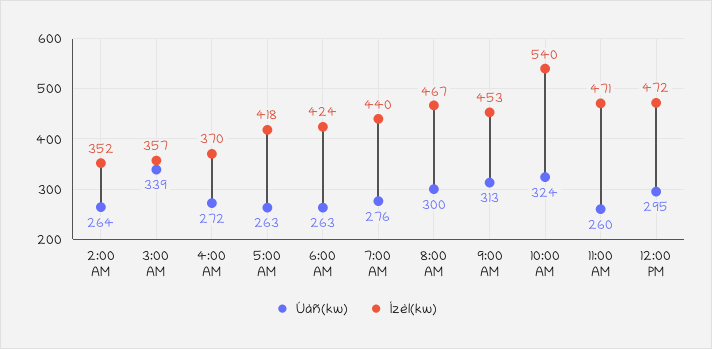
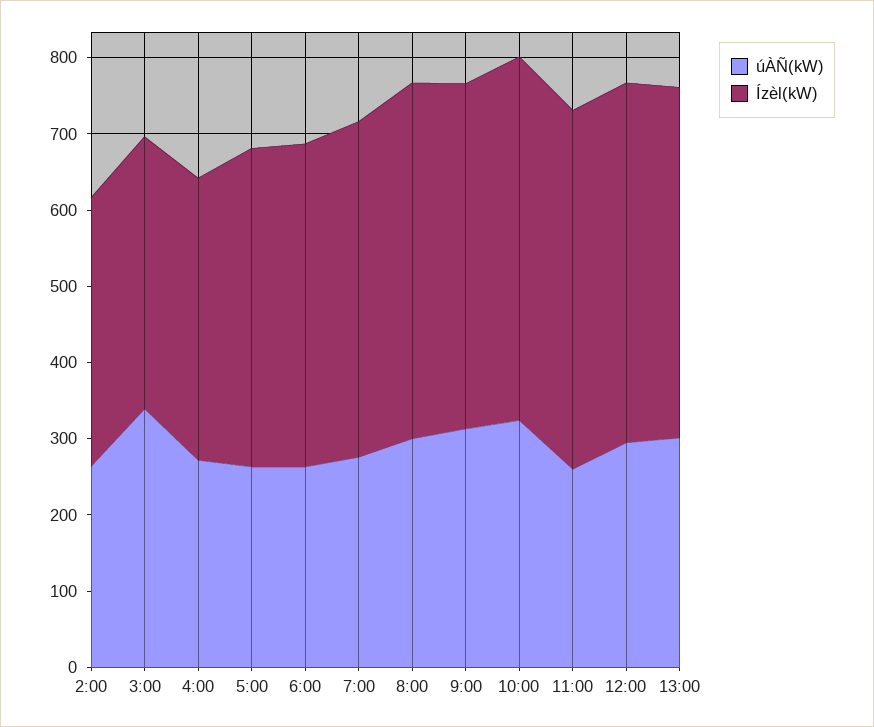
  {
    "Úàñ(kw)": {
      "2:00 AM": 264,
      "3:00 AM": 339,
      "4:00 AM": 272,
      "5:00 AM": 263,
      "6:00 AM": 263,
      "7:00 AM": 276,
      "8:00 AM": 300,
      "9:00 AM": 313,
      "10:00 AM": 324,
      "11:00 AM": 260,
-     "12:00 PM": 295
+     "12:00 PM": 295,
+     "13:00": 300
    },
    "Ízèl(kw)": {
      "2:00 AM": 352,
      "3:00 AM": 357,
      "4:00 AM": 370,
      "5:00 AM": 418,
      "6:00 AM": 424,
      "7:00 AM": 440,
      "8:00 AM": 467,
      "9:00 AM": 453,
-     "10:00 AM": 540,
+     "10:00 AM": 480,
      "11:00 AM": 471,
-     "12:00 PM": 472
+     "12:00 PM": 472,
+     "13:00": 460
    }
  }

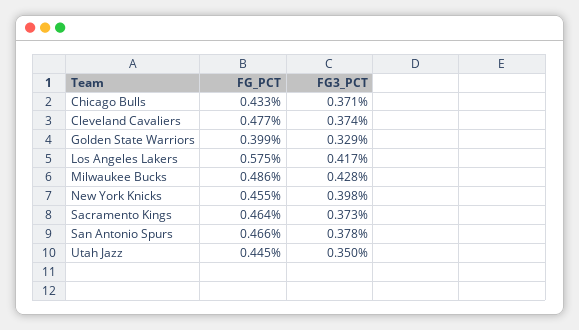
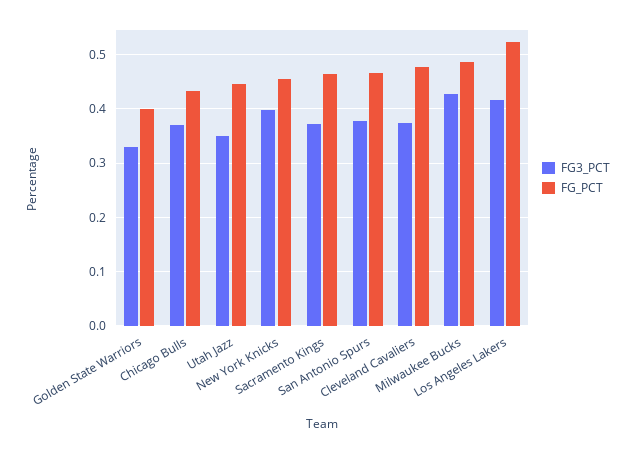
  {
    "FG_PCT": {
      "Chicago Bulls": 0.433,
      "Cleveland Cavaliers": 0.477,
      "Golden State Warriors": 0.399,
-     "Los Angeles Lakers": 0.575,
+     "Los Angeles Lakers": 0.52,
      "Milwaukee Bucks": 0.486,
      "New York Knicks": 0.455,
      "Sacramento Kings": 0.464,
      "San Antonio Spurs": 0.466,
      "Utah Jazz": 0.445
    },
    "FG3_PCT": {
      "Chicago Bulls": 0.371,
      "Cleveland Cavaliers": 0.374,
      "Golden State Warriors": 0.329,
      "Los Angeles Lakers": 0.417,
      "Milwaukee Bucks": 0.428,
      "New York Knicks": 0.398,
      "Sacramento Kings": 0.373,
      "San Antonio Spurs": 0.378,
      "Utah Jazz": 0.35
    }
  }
■ ■ ■
● **DIRECTIONS FOR THIS TASK**:
Everything in the entries except the images must be copied exactly.

● **EXERCISE RESULT**:
  {
    "Úàñ(kw)": {
      "2:00 AM": 264,
      "3:00 AM": 339,
      "4:00 AM": 272,
      "5:00 AM": 263,
      "6:00 AM": 263,
      "7:00 AM": 276,
      "8:00 AM": 300,
      "9:00 AM": 313,
      "10:00 AM": 324,
      "11:00 AM": 260,
-     "12:00 PM": 295
+     "12:00 PM": 295,
+     "13:00": 300
    },
    "Ízèl(kw)": {
      "2:00 AM": 352,
      "3:00 AM": 357,
      "4:00 AM": 370,
      "5:00 AM": 418,
      "6:00 AM": 424,
      "7:00 AM": 440,
      "8:00 AM": 467,
      "9:00 AM": 453,
-     "10:00 AM": 540,
+     "10:00 AM": 480,
      "11:00 AM": 471,
-     "12:00 PM": 472
+     "12:00 PM": 472,
+     "13:00": 460
    }
  }

  {
    "FG_PCT": {
      "Chicago Bulls": 0.433,
      "Cleveland Cavaliers": 0.477,
      "Golden State Warriors": 0.399,
-     "Los Angeles Lakers": 0.575,
+     "Los Angeles Lakers": 0.52,
      "Milwaukee Bucks": 0.486,
      "New York Knicks": 0.455,
      "Sacramento Kings": 0.464,
      "San Antonio Spurs": 0.466,
      "Utah Jazz": 0.445
    },
    "FG3_PCT": {
      "Chicago Bulls": 0.371,
      "Cleveland Cavaliers": 0.374,
      "Golden State Warriors": 0.329,
      "Los Angeles Lakers": 0.417,
      "Milwaukee Bucks": 0.428,
      "New York Knicks": 0.398,
      "Sacramento Kings": 0.373,
      "San Antonio Spurs": 0.378,
      "Utah Jazz": 0.35
    }
  }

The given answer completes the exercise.